» EXERCISE AIM
Please write every entry out again, exactly as it reads below.

(GIVEN RECORDS begins)

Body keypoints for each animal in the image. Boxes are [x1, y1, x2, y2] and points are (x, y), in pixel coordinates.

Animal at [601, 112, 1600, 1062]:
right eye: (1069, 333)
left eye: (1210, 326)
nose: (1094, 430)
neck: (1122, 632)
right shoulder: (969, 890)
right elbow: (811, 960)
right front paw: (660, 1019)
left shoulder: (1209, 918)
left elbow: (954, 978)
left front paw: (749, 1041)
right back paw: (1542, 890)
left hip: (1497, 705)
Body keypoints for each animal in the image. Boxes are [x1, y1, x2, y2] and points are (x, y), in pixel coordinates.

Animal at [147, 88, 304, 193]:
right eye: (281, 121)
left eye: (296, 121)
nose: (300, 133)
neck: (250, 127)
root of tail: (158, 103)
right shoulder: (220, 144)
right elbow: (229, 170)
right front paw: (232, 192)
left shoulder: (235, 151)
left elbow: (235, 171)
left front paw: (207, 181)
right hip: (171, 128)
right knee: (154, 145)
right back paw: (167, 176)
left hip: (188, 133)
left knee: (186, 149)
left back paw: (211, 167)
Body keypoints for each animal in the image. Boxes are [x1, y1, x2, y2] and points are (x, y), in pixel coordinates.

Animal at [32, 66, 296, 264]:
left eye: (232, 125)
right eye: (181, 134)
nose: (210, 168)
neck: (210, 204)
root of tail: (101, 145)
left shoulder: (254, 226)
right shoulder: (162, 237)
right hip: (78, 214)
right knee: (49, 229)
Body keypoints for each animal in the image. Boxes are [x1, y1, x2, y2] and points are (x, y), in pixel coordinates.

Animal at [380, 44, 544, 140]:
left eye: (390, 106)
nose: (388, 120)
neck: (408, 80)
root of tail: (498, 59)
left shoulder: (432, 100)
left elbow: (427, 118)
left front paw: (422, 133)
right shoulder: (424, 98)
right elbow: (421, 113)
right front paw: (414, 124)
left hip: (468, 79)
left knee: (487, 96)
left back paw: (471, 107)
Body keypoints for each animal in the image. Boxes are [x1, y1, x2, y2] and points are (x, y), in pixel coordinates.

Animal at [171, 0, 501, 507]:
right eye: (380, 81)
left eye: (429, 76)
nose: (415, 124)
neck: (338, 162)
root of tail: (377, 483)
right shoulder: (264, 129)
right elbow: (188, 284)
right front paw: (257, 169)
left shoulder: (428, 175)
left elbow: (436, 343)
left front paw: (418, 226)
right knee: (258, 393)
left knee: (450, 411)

(GIVEN RECORDS ends)

» ANSWER FOR THE TASK
Body keypoints for each animal in the image. Boxes are [x1, y1, x2, y2] and points are (x, y), in pixel coordinates.

Animal at [601, 112, 1600, 1062]:
right eye: (1069, 333)
left eye: (1210, 326)
nose: (1094, 430)
neck: (1122, 632)
right shoulder: (969, 890)
right elbow: (811, 960)
right front paw: (660, 1019)
left shoulder: (1209, 918)
left elbow: (954, 978)
left front paw: (749, 1041)
right back paw: (1542, 890)
left hip: (1497, 705)
Body keypoints for each animal in the image. Boxes are [x1, y1, x2, y2] and points are (x, y), in pixel coordinates.

Animal at [147, 88, 304, 193]:
right eye: (281, 121)
left eye: (296, 121)
nose: (300, 133)
neck: (250, 127)
root of tail: (158, 103)
right shoulder: (220, 144)
right elbow: (229, 170)
right front paw: (232, 192)
left shoulder: (235, 151)
left elbow: (235, 171)
left front paw: (207, 181)
right hip: (171, 128)
right knee: (154, 145)
right back paw: (167, 176)
left hip: (188, 133)
left knee: (186, 149)
left back paw: (211, 167)
Body keypoints for each animal in the image. Boxes are [x1, y1, x2, y2] and points are (x, y), in pixel coordinates.

Animal at [32, 66, 296, 264]:
left eye: (232, 125)
right eye: (181, 134)
nose: (210, 168)
neck: (210, 204)
root of tail: (101, 145)
left shoulder: (254, 226)
right shoulder: (162, 237)
right hip: (78, 214)
right knee: (49, 229)
Body keypoints for each animal in the image. Boxes are [x1, y1, x2, y2] and points are (x, y), in pixel coordinates.

Animal at [380, 44, 544, 140]:
left eye: (390, 106)
nose: (388, 120)
neck: (408, 80)
root of tail: (498, 59)
left shoulder: (432, 100)
left elbow: (427, 118)
left front paw: (422, 133)
right shoulder: (424, 98)
right elbow: (421, 113)
right front paw: (414, 124)
left hip: (468, 79)
left knee: (487, 96)
left back paw: (471, 107)
Body keypoints for each animal in the image. Boxes are [x1, y1, x2, y2] and points are (x, y), in pixel coordinates.

Animal at [171, 0, 501, 507]:
right eye: (380, 81)
left eye: (429, 76)
nose: (415, 124)
neck: (338, 162)
root of tail: (377, 483)
right shoulder: (264, 129)
right elbow: (188, 284)
right front paw: (257, 169)
left shoulder: (428, 175)
left elbow: (436, 343)
left front paw: (418, 226)
right knee: (258, 393)
left knee: (450, 411)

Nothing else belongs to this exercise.